The Starday Studio also became a popular demo studio for major label artists like Patsy Cline, Carl Smith, Jim Reeves (the percussion from the Reeves demo "Distant Drums" recorded here was used in the hit version), and others when the major label studios were booked. Tommy Hill was also a big fan of the “fuzz country” sound and as a producer he championed the use of fuzz guitar on country recordings by the Willis Brothers, Cowboy Copas, Betty Amos w/ Judy & Jean, Johnny Nace, Pete Drake, Margie Lee, Tommy Belger, Jim Kandy, George Riddle, Clyde Moody, Moon Mullican, Red Sovine, and his own recordings long before Hendrix ever recorded with a fuzz pedal. In the late ‘60s, Hoss Allen had an office in the building for his Rogana Productions company and many of the great ‘60s Nashville soul recordings on the Hollywood subsidiary were produced here. It’s also where Country Music Hall of Famer Dottie West made her first recordings.
And all of this happened BEFORE the brief Starday-King merger in the early ‘70s (which resulted in James Brown's visit). It’s also where Red Sovine recorded “Teddy Bear” in the mid ‘70s, the success of which enabled Moe Lytle to purchase the studio and--many years later--let it fall into disrepair.

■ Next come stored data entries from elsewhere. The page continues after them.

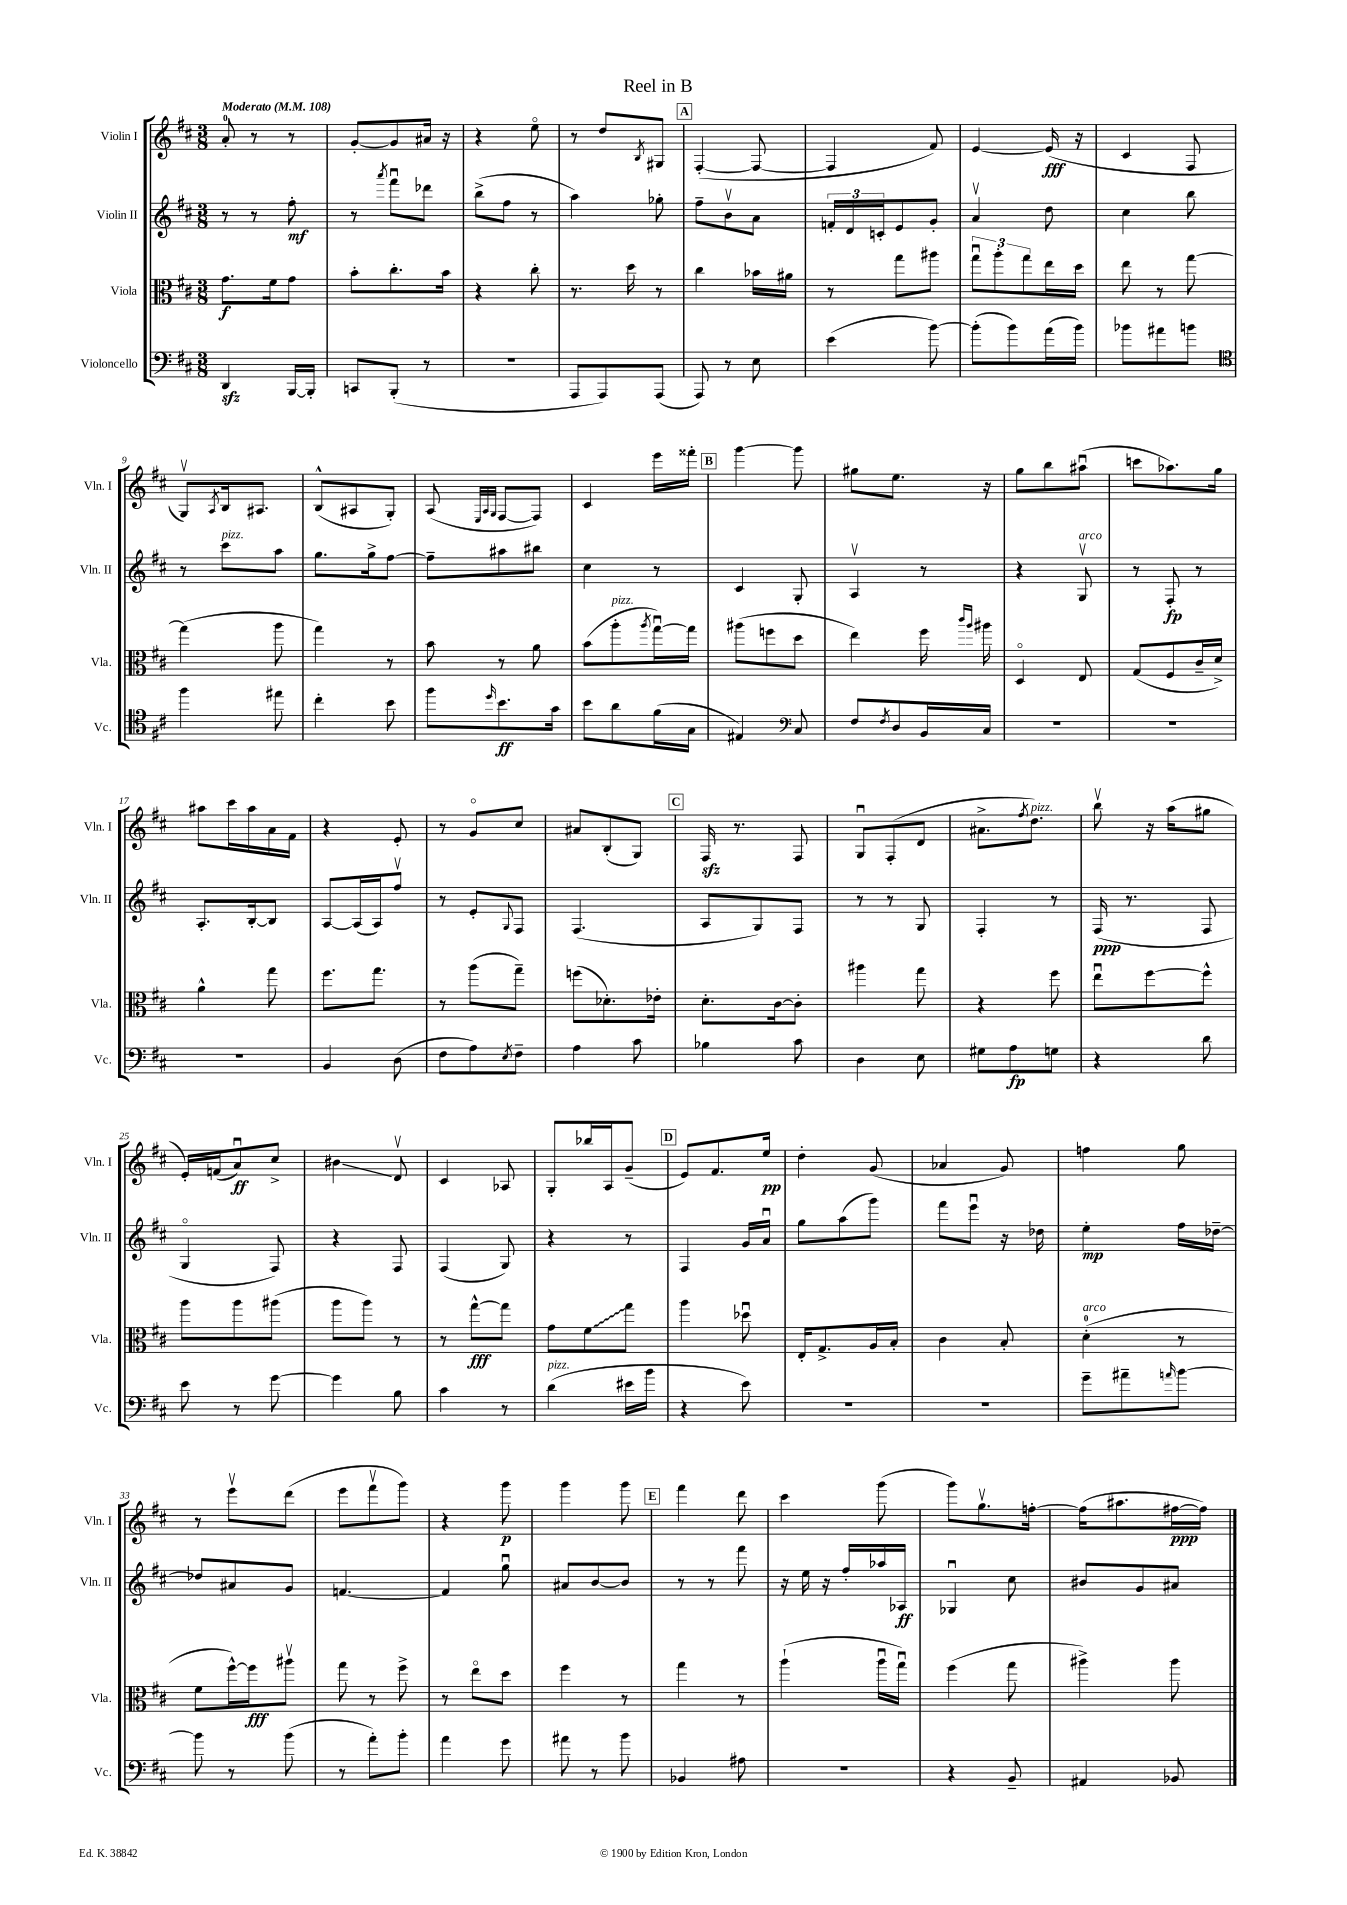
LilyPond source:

\header { title = "Reel in B" }
<<
\new StaffGroup <<
\new Staff = "s0" \with { instrumentName = "Violin I" shortInstrumentName = "Vln. I" } {
    \clef treble \key d \major \numericTimeSignature \time 3/8 \tempo "Moderato" 4 = 108
    a'8-0-. r8 r8 |
    g'8~-. g'8 ais'16 r16 |
    r4 e''8\flageolet |
    r8 d''8 \acciaccatura { b8 } gis8 |
    \mark \markup { \box "A" } fis4~-.( fis8~ |
    fis4 fis'8) |
    e'4~ e'16\fff( r16 |
    cis'4 fis8 |
    g8\upbow) \acciaccatura { a8 } b16 ais8. |
    b8-^( ais8 g8-.) |
    a8( \grace { e32 a32 g32 } fis8~ fis8) |
    cis'4 e'''16 fisis'''16-. |
    \mark \markup { \box "B" } g'''4~ g'''8 |
    gis''8 e''8. r16 |
    g''8 b''8 ais''8\downbow( |
    c'''8 aes''8.) g''16 |
    ais''8 cis'''16 ais''16 a'16 fis'16 |
    r4 e'8-. |
    r8 g'8\flageolet cis''8 |
    ais'8 b8-.( g8) |
    \mark \markup { \box "C" } fis16\sfz r8. fis8 |
    g8\downbow fis8-.( d'8 |
    ais'8.-> \acciaccatura { fis''8 } d''8.^\markup { \italic "pizz." }) |
    b''8\upbow r16 a''16( gis''8 |
    e'16-.) f'16( a'8\downbow\ff) cis''8-> |
    bis'4\glissando d'8\upbow |
    cis'4 aes8 |
    g8-. bes''16 a16 g'8--( |
    \mark \markup { \box "D" } e'8) fis'8. e''16\pp |
    d''4-. g'8( |
    aes'4 g'8) |
    f''4 g''8 |
    r8 e'''8\upbow d'''8( |
    e'''8 fis'''8\upbow g'''8) |
    r4 g'''8\p |
    g'''4 g'''8 |
    \mark \markup { \box "E" } fis'''4 d'''8 |
    cis'''4 g'''8( |
    g'''8) g''8.\upbow f''16~-. |
    f''16( ais''8. fis''16~\ppp fis''16) \bar "|." |
}
\new Staff = "s1" \with { instrumentName = "Violin II" shortInstrumentName = "Vln. II" } {
    \clef treble \key d \major \numericTimeSignature \time 3/8
    r8 r8 fis''8-.\mf |
    r8 \acciaccatura { a'''8 } fis'''8\downbow des'''8 |
    b''8->( fis''8 r8 |
    a''4) ges''8-. |
    \mark \markup { \box "A" } fis''8-- b'8\upbow a'8 |
    \tuplet 3/2 { f'16-. d'16 c'16-. } e'8 g'8-. |
    a'4\upbow d''8 |
    cis''4 b''8 |
    r8 cis'''8^\markup { \italic "pizz." } a''8 |
    g''8. g''16-> fis''8~ |
    fis''8-- ais''8 bis''8 |
    cis''4 r8 |
    \mark \markup { \box "B" } cis'4 g8-. |
    a4\upbow r8 |
    r4 g8\upbow^\markup { \italic "arco" } |
    r8 fis8-.\fp r8 |
    a8.-. b16~-. b8 |
    a8~ a16( a16) fis''8\upbow |
    r8 e'8-. \appoggiatura { g8 } fis8 |
    fis4.( |
    \mark \markup { \box "C" } a8 g8) fis8 |
    r8 r8 g8 |
    fis4-. r8 |
    fis16\ppp( r8. fis8 |
    g4\flageolet fis8) |
    r4 fis8 |
    fis4( g8) |
    r4 r8 |
    \mark \markup { \box "D" } fis4 g'16 a'16\downbow |
    g''8 a''8( g'''8) |
    fis'''8 e'''8\downbow r16 des''16 |
    e''4-.\mp fis''16 des''16~-- |
    des''8 ais'8 g'8 |
    f'4.~ |
    f'4 g''8\downbow |
    ais'8 b'8~ b'8 |
    \mark \markup { \box "E" } r8 r8 fis'''8 |
    r16 e''16 r16 fis''16-. aes''16 aes16\ff |
    ges4\downbow cis''8 |
    bis'8 g'8 ais'8 \bar "|." |
}
\new Staff = "s2" \with { instrumentName = "Viola" shortInstrumentName = "Vla." } {
    \clef alto \key d \major \numericTimeSignature \time 3/8
    g'8.\f fis'16 g'8 |
    b'8-. cis''8.-. b'16 |
    r4 cis''8-. |
    r8. d''16 r8 |
    \mark \markup { \box "A" } cis''4 bes'16 ais'16 |
    r8 g''8 ais''8 |
    \tuplet 3/2 { g''8\downbow a''8-. g''8 } e''16 d''16 |
    e''8 r8 g''8~ |
    g''4( a''8 |
    g''4) r8 |
    b'8 r8 a'8 |
    b'8( a''8-.^\markup { \italic "pizz." } \acciaccatura { a''8 } g''16~\downbow) g''16 |
    \mark \markup { \box "B" } ais''8( f''8 d''8 |
    e''4) fis''16 \grace { cis'''16 a''16 } ais''16 |
    d4\flageolet e8 |
    g8( fis8 cis'16-- d'16->) |
    a'4-^ g''8 |
    fis''8. g''8. |
    r8 a''8( g''8--) |
    f''8( des'8.-.) ees'16-. |
    \mark \markup { \box "C" } d'8.-. cis'16~ cis'8-. |
    ais''4 g''8 |
    r4 fis''8 |
    e''8\downbow fis''8~ fis''8-^ |
    a''8 a''8 ais''8( |
    a''8 a''8) r8 |
    r8 g''8~-^\fff g''8 |
    g'8 \once \override Glissando.style = #'zigzag fis'8\glissando g''8 |
    \mark \markup { \box "D" } a''4 des''8\downbow |
    e16-. g8.-> a16 b16-. |
    cis'4 b8-. |
    d'4-0-.^\markup { \italic "arco" }( r8 |
    fis'8 fis''16~-^) fis''16\fff ais''8\upbow |
    g''8 r8 fis''8-> |
    r8 e''8\flageolet d''8 |
    fis''4 r8 |
    \mark \markup { \box "E" } g''4 r8 |
    a''4-!( a''16\downbow g''16\downbow) |
    fis''4( g''8 |
    ais''4->) ais''8 \bar "|." |
}
\new Staff = "s3" \with { instrumentName = "Violoncello" shortInstrumentName = "Vc." } {
    \clef bass \key d \major \numericTimeSignature \time 3/8
    d,4\sfz b,,16~ b,,16-. |
    c,8 b,,8-.( r8 |
    R4. |
    a,,8 a,,8) a,,8( |
    \mark \markup { \box "A" } a,,8) r8 e8 |
    e'4( b'8~) |
    b'8-.( b'8) a'16( b'16) |
    bes'8 ais'8 b'8 |
    \clef tenor fis''4 eis''8 |
    cis''4-. b'8 |
    fis''8 \grace { d''16 } b'8.\ff g'16 |
    b'8 a'8 fis'16( g16 |
    \mark \markup { \box "B" } eis4) \clef bass cis8 |
    fis8 \acciaccatura { fis8 } d8 b,16 cis16 |
    R4. |
    R4. |
    R4. |
    b,4 d8( |
    fis8 a8) \acciaccatura { e8 } fis8-- |
    a4 cis'8 |
    \mark \markup { \box "C" } bes4 cis'8 |
    d4 e8 |
    gis8 a8\fp g8 |
    r4 d'8 |
    e'8 r8 g'8~ |
    g'4 b8 |
    cis'4 r8 |
    d'4^\markup { \italic "pizz." }( eis'16 b'16 |
    \mark \markup { \box "D" } r4 e'8) |
    R4. |
    R4. |
    g'8-- ais'8-- \grace { a'16 } b'8~ |
    b'8 r8 b'8( |
    r8 a'8-.) b'8-. |
    a'4 g'8 |
    ais'8 r8 b'8 |
    \mark \markup { \box "E" } bes,4 ais8 |
    R4. |
    r4 b,8-- |
    ais,4 bes,8 \bar "|." |
}
>>
>>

It’s strange to me to see people calling for this studio to be restored now, much as it was strange for me to see five or so years ago. I believe Moe finally did sell the studio to someone he hoped would demolish it. And it’s nice that the new owners want to incorporate some of the Starday history into their new apartment complex. But this site was never intended to be a tourist attraction and it wouldn’t succeed as one now. Music tourism sites like Twitty City, the House of Cash, and others have all struggled if they are not part of the immediate downtown Nashville area. Even George Jones, the most famous artist on Starday (but who did not record at this studio), had his downtown museum (which included a large Starday section) permanently closed last year.
And even if the new building never becomes a tourist site, I’ve read that some think it should be restored as a studio. Yet this studio was far too dilapidated (even five years ago) to be restored as a recording site–not to mention the already large number of struggling studios in Nashville.
I have made this argument elsewhere before, but if people really want to remember and celebrate Starday, then I suggest celebrating and supporting the artists who made records pressed by Starday and who are still with us (and in several cases, still performing)–Margie Singleton, Little Roy Lewis, Judy Lee, Jesse McReynolds, Darnell Miller, June Stearns, Bill Clifton, Willie Nelson, Ann Raye, Larry Sparks, Donna and Roni Stoneman, Dall Raney, Mayf Nutter, Karen Wheeler, Darrell McCall, to name just a few. Go to record stores and dig for Starday records (there are still lots of recordings to be discovered). And keep singing/performing the Starday songs you love so much and keeping the music in circulation (even if the catalog is long overdue for reissue). And keep recounting your favorite Starday stories to your friends.